Очевидно, помимо моего сознания сработал рефлекс», я увидел машинально выхваченное мною из нагрудного кармана удостоверение, которое возникший из мрака немедленно и грубо вырвал из моих рук. В то же мгновение я почувствовал, что он, подхватив под локоть, тащит и подталкивает меня куда-то. Я увидел распахнутое темное чрево сарая, вырвав руку, обернулся, и он ударил меня плечом в грудь. Каким-то чудом я успел выхватить из его рук мелькнувший перед моими глазами малиновый квадратик удостоверения и влетел в пахнущую сухим навозом, жаркую темноту. Тотчас дверь захлопнулась, лязгнула накладка, проскрежетал ключ в висячем замке. Я услышал удаляющиеся торопливые шаги.
Так. Ладно!.. Крепко же я вписался в расследуемую ситуацию! Сам стал, кажется, главным действующим лицом... Я стоял, не шевелясь, сдерживая проснувшуюся во мне мышечную энергию. Я теперь ясно видел, что к милиции этот напавший на меня «копченый» никакого отношения не имел. На нем был замызганный, в подсохшей рыбьей слизи пиджак, застиранная рубашка, брезентовые сапоги. Лицо его было искажено яростью, и, кроме белесых пустых глаз и закопченности, я ничего, пожалуй, и не рассмотрел. Он парализовал меня дурацкой фуражкой, рассчитав совершенно точно, что хотя бы в первые мгновения сопротивляться я не решусь.

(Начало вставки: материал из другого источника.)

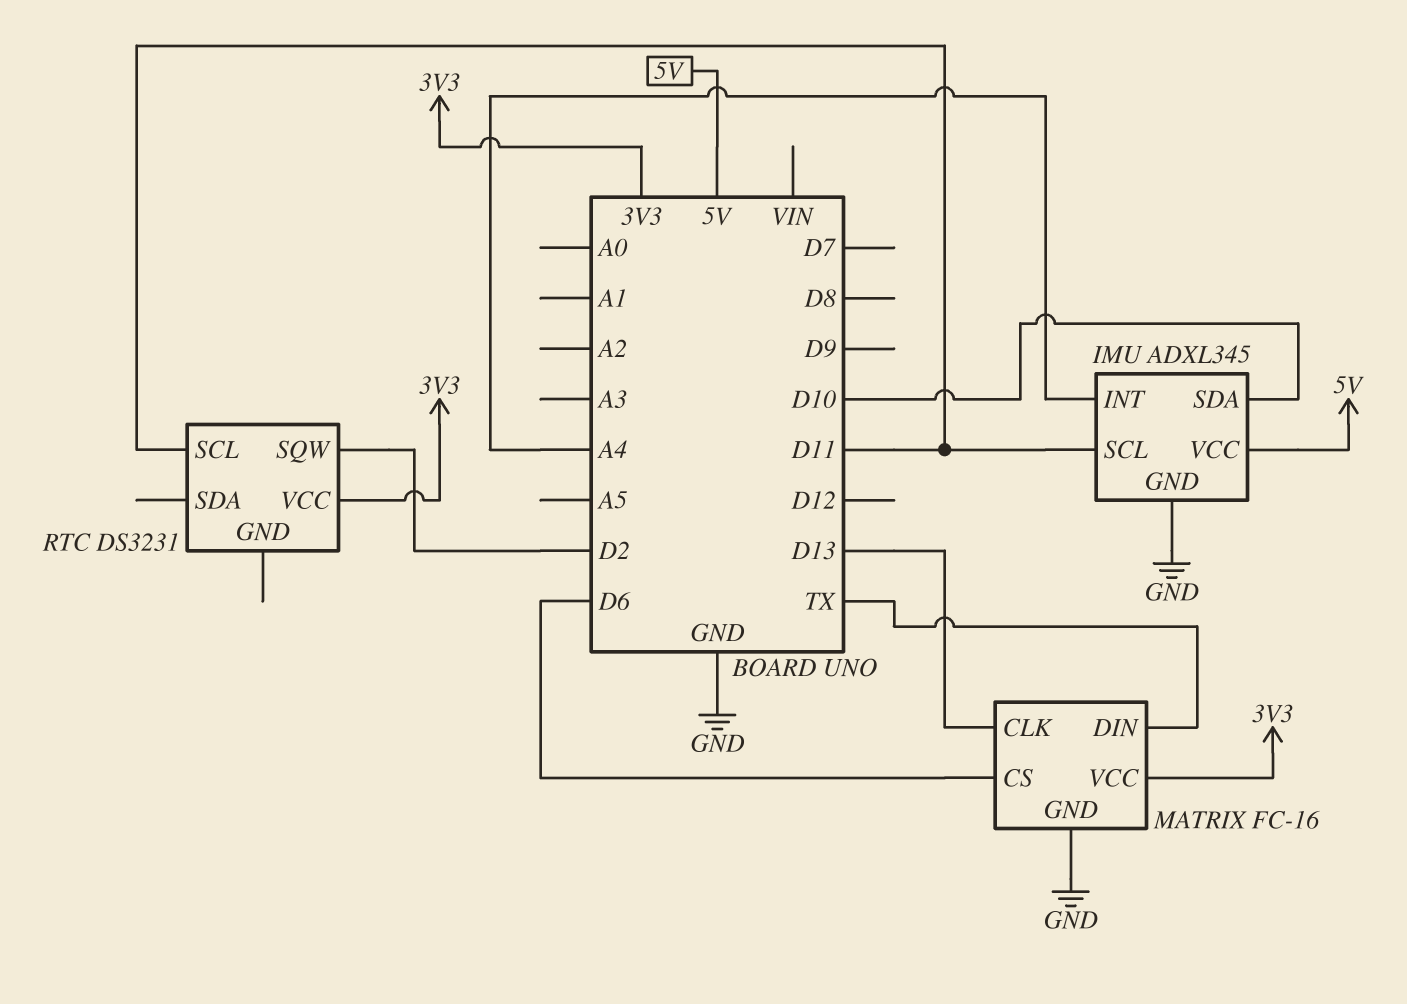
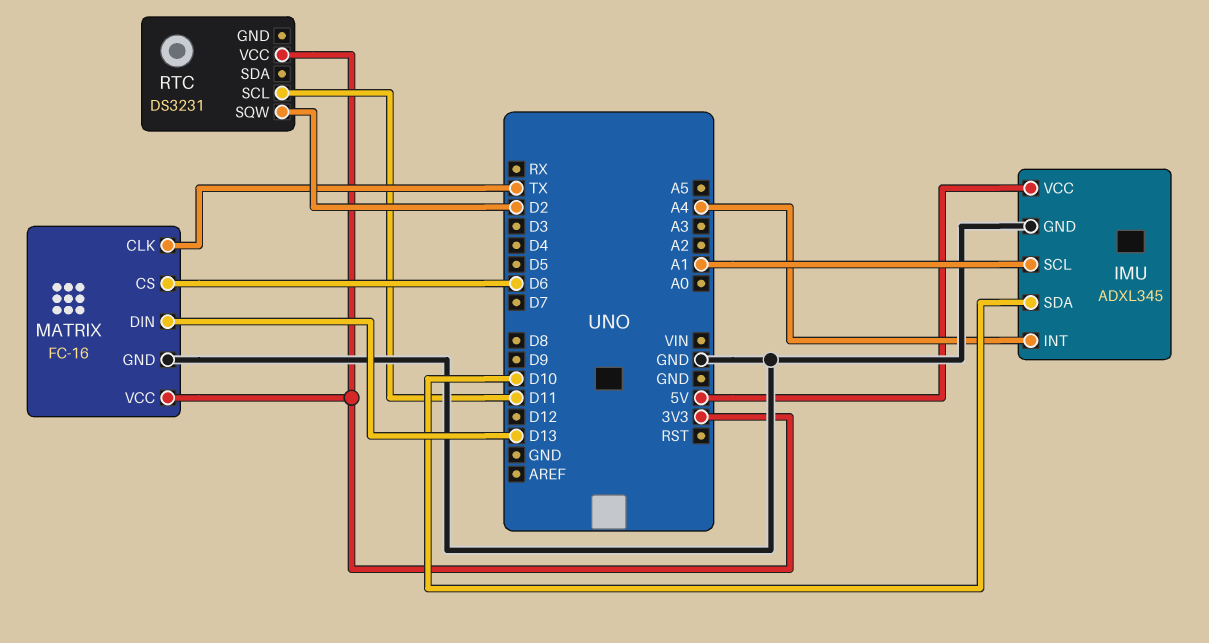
IMU pin SCL: D11 -> A1
MATRIX pin CLK: D13 -> TX
MATRIX pin DIN: TX -> D13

Ярость, не меньшая, чем у него, пробудилась теперь и во мне. Я зажег спичку и осветил сухой навоз под ногами, желтые саманные стены с торчащей из их толщи соломой. Прошелся, расшвыривая ногами навоз, и обнаружил в углу засыпанную трухою пешню. Пешня была грубой ковки, тяжелая, со стесанным, как клюв, острым концом. Перевернув ударом ноги долбленое свиное корыто, я сел на него и положил рядом пешню.
Полезли в голову вчерашние байки начальника ОРСа Мальвина о нравах этого браконьерского поселочка: в таком-то году прибило к берегу лодку с застреленным инспектором рыбнадзора, а в таком-то году кого-то там утопили... Ну, а меня-то в сарай зачем «они» затолкали?.. Чтобы затем – в мешок и в воду?!
Ну, это еще надо посмотреть!.. Я повеселел и как-то нервно, азартно взбодрился.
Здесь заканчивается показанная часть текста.